▶ **TASK TO COMPLETE**
Copy everything from the start of the material down to and including the line with "genus: Conocliniopsis", switching "locality" to "place" and leaving all else as it is.

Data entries
####################

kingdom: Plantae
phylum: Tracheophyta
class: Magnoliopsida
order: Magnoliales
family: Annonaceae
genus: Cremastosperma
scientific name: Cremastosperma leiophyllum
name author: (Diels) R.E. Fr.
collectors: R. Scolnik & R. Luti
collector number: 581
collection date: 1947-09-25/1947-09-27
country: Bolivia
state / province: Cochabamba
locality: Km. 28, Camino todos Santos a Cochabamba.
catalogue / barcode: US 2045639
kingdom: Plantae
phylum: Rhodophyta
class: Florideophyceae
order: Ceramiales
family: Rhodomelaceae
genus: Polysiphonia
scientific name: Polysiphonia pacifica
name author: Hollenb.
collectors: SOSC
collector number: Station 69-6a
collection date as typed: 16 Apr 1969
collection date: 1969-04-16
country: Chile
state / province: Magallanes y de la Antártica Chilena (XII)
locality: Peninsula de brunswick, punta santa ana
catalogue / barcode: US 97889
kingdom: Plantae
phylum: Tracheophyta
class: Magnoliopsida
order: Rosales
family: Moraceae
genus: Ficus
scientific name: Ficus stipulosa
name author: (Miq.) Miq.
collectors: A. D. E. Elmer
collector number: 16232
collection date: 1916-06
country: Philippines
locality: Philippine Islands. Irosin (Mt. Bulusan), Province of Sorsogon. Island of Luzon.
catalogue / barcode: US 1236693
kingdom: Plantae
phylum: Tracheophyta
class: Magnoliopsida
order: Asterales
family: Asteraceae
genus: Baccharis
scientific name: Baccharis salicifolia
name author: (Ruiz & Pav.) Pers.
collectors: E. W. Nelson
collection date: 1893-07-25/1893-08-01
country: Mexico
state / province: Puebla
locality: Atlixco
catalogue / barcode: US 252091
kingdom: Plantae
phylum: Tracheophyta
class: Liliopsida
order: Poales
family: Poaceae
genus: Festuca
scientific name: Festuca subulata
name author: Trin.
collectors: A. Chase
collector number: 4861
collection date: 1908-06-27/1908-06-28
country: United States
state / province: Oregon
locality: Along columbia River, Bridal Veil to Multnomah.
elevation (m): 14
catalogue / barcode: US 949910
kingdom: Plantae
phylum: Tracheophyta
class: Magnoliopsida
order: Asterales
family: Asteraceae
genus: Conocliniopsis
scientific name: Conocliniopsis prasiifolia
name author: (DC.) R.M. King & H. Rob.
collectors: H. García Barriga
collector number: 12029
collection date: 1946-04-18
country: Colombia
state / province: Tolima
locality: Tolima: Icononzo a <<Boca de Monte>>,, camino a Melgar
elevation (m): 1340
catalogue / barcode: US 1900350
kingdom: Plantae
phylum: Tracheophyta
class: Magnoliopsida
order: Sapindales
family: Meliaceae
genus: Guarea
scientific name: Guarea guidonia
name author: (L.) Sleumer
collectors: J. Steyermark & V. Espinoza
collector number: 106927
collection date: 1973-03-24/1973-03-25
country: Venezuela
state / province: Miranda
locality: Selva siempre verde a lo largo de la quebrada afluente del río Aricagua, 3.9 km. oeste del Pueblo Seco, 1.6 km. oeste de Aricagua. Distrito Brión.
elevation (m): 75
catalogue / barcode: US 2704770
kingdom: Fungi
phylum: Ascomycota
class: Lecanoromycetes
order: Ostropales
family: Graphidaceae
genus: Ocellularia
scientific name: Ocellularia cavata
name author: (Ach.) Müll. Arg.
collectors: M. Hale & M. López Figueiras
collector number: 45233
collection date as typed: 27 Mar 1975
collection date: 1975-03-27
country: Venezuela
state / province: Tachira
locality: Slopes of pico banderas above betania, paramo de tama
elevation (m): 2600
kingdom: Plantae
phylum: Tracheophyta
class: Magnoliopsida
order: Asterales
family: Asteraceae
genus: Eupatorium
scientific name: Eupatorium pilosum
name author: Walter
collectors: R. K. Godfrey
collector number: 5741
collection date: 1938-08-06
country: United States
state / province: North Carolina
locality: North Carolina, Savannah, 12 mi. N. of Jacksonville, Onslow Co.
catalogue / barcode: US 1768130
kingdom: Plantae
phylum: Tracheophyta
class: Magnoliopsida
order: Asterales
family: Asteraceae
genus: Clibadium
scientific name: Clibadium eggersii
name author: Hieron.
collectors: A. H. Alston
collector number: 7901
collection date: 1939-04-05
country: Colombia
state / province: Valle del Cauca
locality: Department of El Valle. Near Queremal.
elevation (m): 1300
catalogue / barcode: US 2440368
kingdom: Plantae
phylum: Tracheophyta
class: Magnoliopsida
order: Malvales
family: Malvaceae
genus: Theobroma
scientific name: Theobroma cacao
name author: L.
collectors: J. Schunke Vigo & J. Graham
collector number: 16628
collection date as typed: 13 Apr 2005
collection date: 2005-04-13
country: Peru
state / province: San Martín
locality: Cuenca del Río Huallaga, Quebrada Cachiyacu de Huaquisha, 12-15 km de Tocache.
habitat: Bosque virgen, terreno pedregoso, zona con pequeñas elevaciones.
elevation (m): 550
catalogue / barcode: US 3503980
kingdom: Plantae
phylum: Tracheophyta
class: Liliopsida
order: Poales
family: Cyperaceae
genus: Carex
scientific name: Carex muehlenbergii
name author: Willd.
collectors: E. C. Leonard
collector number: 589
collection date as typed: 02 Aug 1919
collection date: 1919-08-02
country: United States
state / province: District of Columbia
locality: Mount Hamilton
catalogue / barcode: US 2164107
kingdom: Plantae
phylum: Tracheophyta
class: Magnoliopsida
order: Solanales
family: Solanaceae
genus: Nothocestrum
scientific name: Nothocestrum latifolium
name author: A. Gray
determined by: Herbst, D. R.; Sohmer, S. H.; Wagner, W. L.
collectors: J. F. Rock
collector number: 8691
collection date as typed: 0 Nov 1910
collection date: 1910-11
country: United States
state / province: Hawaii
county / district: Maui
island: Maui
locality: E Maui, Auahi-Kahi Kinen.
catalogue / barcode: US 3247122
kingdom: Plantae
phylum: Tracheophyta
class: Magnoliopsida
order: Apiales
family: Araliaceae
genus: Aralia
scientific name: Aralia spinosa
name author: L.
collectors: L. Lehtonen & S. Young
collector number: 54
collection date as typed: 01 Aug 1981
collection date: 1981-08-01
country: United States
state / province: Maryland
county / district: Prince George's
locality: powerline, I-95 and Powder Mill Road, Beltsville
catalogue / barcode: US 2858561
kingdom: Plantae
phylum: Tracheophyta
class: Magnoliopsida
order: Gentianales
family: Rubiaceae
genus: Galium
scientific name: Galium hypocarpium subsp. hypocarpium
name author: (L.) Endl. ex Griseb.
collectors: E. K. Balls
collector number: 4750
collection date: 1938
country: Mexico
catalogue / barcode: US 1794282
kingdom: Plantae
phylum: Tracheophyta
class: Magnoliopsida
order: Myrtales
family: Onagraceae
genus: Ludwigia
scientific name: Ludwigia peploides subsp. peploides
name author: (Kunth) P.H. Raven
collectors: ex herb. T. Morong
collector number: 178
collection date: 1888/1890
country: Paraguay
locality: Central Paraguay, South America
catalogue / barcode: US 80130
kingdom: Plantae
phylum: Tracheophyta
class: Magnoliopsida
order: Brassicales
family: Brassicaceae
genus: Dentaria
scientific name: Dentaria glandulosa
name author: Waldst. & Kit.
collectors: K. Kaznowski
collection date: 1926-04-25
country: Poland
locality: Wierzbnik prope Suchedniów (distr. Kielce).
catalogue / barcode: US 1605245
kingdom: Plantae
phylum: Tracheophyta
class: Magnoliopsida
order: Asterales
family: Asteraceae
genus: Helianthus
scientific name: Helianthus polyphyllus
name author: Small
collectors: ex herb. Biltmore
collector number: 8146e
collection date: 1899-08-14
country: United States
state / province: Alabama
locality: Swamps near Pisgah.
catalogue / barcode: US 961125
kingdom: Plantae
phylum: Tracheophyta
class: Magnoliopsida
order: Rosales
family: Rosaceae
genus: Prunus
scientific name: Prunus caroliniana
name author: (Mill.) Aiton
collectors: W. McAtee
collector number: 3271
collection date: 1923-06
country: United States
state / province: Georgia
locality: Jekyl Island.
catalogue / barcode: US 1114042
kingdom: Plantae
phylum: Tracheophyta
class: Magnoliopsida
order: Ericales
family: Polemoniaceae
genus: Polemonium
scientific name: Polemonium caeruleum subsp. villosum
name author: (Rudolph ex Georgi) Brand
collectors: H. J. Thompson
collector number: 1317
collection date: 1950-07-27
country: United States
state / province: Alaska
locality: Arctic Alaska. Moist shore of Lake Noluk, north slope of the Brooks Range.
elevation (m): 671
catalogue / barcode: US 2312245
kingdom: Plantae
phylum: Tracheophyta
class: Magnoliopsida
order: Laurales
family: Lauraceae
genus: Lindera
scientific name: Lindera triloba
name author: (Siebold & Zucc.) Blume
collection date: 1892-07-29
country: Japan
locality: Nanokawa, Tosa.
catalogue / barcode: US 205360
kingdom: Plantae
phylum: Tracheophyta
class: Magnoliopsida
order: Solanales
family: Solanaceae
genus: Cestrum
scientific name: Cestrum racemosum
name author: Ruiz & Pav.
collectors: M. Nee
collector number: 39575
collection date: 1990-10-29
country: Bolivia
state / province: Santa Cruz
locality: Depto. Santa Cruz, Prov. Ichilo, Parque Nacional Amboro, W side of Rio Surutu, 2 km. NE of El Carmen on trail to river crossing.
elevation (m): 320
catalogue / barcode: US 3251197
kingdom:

####################

▶ **CORRECT RESULT**
kingdom: Plantae
phylum: Tracheophyta
class: Magnoliopsida
order: Magnoliales
family: Annonaceae
genus: Cremastosperma
scientific name: Cremastosperma leiophyllum
name author: (Diels) R.E. Fr.
collectors: R. Scolnik & R. Luti
collector number: 581
collection date: 1947-09-25/1947-09-27
country: Bolivia
state / province: Cochabamba
place: Km. 28, Camino todos Santos a Cochabamba.
catalogue / barcode: US 2045639
kingdom: Plantae
phylum: Rhodophyta
class: Florideophyceae
order: Ceramiales
family: Rhodomelaceae
genus: Polysiphonia
scientific name: Polysiphonia pacifica
name author: Hollenb.
collectors: SOSC
collector number: Station 69-6a
collection date as typed: 16 Apr 1969
collection date: 1969-04-16
country: Chile
state / province: Magallanes y de la Antártica Chilena (XII)
place: Peninsula de brunswick, punta santa ana
catalogue / barcode: US 97889
kingdom: Plantae
phylum: Tracheophyta
class: Magnoliopsida
order: Rosales
family: Moraceae
genus: Ficus
scientific name: Ficus stipulosa
name author: (Miq.) Miq.
collectors: A. D. E. Elmer
collector number: 16232
collection date: 1916-06
country: Philippines
place: Philippine Islands. Irosin (Mt. Bulusan), Province of Sorsogon. Island of Luzon.
catalogue / barcode: US 1236693
kingdom: Plantae
phylum: Tracheophyta
class: Magnoliopsida
order: Asterales
family: Asteraceae
genus: Baccharis
scientific name: Baccharis salicifolia
name author: (Ruiz & Pav.) Pers.
collectors: E. W. Nelson
collection date: 1893-07-25/1893-08-01
country: Mexico
state / province: Puebla
place: Atlixco
catalogue / barcode: US 252091
kingdom: Plantae
phylum: Tracheophyta
class: Liliopsida
order: Poales
family: Poaceae
genus: Festuca
scientific name: Festuca subulata
name author: Trin.
collectors: A. Chase
collector number: 4861
collection date: 1908-06-27/1908-06-28
country: United States
state / province: Oregon
place: Along columbia River, Bridal Veil to Multnomah.
elevation (m): 14
catalogue / barcode: US 949910
kingdom: Plantae
phylum: Tracheophyta
class: Magnoliopsida
order: Asterales
family: Asteraceae
genus: Conocliniopsis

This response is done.